───── Given information ─────

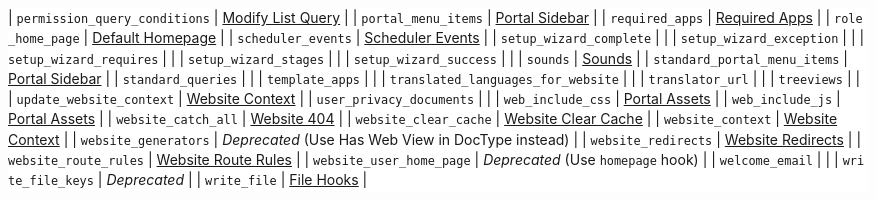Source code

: | `permission_query_conditions`            | [Modify List Query](#modify-list-query)                                     |
| `portal_menu_items`                      | [Portal Sidebar](#portal-sidebar)                                           |
| `required_apps`                          | [Required Apps](#required-apps)                                             |
| `role_home_page`                         | [Default Homepage](#default-homepage)                                       |
| `scheduler_events`                       | [Scheduler Events](#scheduler-events)                                       |
| `setup_wizard_complete`                  |                                                                             |
| `setup_wizard_exception`                 |                                                                             |
| `setup_wizard_requires`                  |                                                                             |
| `setup_wizard_stages`                    |                                                                             |
| `setup_wizard_success`                   |                                                                             |
| `sounds`                                 | [Sounds](#sounds)                                                           |
| `standard_portal_menu_items`             | [Portal Sidebar](#portal-sidebar)                                           |
| `standard_queries`                       |                                                                             |
| `template_apps`                          |                                                                             |
| `translated_languages_for_website`       |                                                                             |
| `translator_url`                         |                                                                             |
| `treeviews`                              |                                                                             |
| `update_website_context`                 | [Website Context](#website-context)                                         |
| `user_privacy_documents`                 |                                                                             |
| `web_include_css`                        | [Portal Assets](#portal)                                                    |
| `web_include_js`                         | [Portal Assets](#portal)                                                    |
| `website_catch_all`                      | [Website 404](#website-404)                                                 |
| `website_clear_cache`                    | [Website Clear Cache](#website-clear-cache)                                 |
| `website_context`                        | [Website Context](#website-context)                                         |
| `website_generators`                     | _Deprecated_ (Use Has Web View in DocType instead)                          |
| `website_redirects`                      | [Website Redirects](#website-redirects)                                     |
| `website_route_rules`                    | [Website Route Rules](#website-route-rules)                                 |
| `website_user_home_page`                 | _Deprecated_ (Use `homepage` hook)                                          |
| `welcome_email`                          |                                                                             |
| `write_file_keys`                        | _Deprecated_                                                                |
| `write_file`                             | [File Hooks](#file-hooks)                                                   |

─────

### Directions for this task
Show every line of the material above that contains the string "homepage", matching case exactly.

### Exercise solution
| `role_home_page`                         | [Default Homepage](#default-homepage)                                       |
| `website_user_home_page`                 | _Deprecated_ (Use `homepage` hook)                                          |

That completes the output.